The Securities and Exchange Commission (SEC) recently announced fraud charges against 32 defendants for taking part in a scheme to profit from stolen nonpublic information about corporate earnings announcements. Those charged include two Ukrainian men who allegedly hacked into U.S. newswire services to obtain the information and 30 other defendants in and outside the U.S. who allegedly traded on it, generating more than $100 million in illegal profits.
The SEC’s complaint was unsealed in U.S. District Court in Newark, N.J., and the court entered an asset freeze and other preliminary relief that day. This international scheme is unprecedented in terms of the scope of the hacking, the number of traders, the number of securities traded and profits generated,” said SEC Chair Mary Jo White.
The SEC alleges that over a five-year period, Ivan Turchynov and Oleksandr Ieremenko spearheaded the scheme, using advanced techniques to hack into two or more newswire services and steal hundreds of corporate earnings announcements before the newswires released them publicly. The SEC further charges that the pair created a secret web-based location to transmit the stolen data to traders in Russia, Ukraine, Malta, Cyprus, France, and three U.S. states (Georgia, New York, and Pennsylvania).
The nonpublic information was use during a short window of opportunity to place illicit trades in stocks, options, and other securities, sometimes purportedly funneling a portion of their illegal profits to the hackers.
Law enforcement officials said the companies — Business Wire, PR Newswire and Marketwired — often detected the overseas hackers and kicked them out, but the hackers returned time and time again.
The NYTimes offers minute details of how the scheme operated with one company, Panera Bread, from information gleaned from court documents.

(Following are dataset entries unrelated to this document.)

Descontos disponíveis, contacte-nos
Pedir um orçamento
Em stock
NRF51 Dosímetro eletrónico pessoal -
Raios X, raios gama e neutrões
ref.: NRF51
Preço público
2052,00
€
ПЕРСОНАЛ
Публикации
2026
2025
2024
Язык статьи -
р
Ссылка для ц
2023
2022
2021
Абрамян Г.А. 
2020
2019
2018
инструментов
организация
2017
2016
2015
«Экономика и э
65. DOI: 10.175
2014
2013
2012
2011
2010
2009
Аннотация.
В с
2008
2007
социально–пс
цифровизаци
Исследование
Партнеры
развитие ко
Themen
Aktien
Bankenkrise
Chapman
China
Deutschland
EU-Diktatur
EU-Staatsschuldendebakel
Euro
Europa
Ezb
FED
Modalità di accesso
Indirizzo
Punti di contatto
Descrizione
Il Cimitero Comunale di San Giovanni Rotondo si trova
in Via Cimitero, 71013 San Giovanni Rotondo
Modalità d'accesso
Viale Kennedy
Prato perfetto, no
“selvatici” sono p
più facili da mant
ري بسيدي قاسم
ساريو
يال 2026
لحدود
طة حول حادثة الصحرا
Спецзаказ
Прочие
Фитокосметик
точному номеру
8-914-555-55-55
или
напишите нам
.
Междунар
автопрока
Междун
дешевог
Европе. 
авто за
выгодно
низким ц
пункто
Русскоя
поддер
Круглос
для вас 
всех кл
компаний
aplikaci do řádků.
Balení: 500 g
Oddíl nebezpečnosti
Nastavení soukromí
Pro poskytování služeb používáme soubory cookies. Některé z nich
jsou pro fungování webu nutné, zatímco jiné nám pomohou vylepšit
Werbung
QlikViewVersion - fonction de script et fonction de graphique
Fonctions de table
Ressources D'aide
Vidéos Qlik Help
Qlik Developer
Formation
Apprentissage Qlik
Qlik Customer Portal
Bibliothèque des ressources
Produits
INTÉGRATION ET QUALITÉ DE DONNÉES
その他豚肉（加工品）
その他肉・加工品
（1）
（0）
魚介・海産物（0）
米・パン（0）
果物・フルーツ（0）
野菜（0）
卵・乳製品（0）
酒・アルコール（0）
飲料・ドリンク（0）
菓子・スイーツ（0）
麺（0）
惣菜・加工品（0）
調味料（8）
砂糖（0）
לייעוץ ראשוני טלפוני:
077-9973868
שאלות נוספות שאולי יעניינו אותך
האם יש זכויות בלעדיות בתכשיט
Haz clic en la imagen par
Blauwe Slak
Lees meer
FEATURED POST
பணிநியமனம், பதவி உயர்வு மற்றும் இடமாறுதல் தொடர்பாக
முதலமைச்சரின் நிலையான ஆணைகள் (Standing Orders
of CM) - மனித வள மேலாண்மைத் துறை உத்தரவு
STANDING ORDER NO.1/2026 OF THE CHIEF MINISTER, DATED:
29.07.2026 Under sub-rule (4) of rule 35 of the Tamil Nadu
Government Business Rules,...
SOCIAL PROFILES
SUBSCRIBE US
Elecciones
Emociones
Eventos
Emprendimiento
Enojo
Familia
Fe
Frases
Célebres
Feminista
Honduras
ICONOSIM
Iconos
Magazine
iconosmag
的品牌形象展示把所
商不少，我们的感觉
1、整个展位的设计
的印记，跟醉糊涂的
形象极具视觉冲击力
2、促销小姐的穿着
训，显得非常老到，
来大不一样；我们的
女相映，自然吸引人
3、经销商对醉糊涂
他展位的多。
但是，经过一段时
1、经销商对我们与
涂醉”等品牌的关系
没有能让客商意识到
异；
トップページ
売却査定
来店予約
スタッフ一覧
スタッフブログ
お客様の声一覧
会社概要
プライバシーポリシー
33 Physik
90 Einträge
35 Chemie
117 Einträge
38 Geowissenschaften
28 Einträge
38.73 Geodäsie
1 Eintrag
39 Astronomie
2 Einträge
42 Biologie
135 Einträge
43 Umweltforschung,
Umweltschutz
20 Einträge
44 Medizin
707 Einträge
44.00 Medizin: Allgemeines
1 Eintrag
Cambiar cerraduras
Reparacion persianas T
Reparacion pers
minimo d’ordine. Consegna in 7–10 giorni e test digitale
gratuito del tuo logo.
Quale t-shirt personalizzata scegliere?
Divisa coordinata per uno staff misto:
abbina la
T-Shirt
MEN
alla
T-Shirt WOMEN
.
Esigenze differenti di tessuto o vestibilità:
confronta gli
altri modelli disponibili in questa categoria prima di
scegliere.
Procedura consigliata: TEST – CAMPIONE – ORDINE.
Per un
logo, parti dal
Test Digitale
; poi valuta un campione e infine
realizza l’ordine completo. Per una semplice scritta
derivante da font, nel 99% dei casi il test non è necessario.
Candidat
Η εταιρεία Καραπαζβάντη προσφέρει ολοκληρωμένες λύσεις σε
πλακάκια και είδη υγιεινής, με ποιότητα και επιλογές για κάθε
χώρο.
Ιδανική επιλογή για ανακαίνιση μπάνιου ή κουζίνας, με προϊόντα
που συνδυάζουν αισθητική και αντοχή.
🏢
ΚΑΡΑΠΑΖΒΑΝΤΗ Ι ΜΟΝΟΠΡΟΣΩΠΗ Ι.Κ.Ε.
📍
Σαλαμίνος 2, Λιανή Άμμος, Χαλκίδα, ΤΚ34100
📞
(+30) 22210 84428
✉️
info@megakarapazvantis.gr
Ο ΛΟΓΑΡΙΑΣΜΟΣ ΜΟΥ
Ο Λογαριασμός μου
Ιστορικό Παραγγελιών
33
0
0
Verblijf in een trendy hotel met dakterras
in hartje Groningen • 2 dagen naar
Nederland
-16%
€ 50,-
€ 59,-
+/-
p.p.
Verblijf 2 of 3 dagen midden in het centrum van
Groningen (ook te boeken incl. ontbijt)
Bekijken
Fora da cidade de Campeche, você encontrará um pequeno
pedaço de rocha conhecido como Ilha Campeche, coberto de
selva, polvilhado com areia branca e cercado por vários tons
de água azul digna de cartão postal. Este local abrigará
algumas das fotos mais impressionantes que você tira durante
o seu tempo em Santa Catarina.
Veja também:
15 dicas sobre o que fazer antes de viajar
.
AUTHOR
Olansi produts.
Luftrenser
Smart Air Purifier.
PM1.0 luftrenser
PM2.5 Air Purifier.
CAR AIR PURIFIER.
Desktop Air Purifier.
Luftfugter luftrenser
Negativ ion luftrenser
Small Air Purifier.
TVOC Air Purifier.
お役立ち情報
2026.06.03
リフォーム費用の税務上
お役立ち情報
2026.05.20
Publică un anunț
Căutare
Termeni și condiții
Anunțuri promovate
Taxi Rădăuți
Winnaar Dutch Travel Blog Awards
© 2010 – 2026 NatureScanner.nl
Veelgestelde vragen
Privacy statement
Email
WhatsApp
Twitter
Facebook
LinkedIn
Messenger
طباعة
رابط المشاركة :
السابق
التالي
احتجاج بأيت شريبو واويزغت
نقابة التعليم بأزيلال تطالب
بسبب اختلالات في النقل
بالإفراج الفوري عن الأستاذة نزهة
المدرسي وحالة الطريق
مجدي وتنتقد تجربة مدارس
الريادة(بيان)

While crime may not pay–at least for those we know who get caught–what we don’t know is what we don’t know. Accordingly, remember our feature story a few days ago about cybersecurity and commercial lenders (“Is it Safe? Cybersecurity Threat to Lending is Real”)? Might be a good idea to read it again and give some proactive thinking about how to make sure your company–and clients–aren’t the next victim to some seemingly preventable theft of information that’s harmful to someone.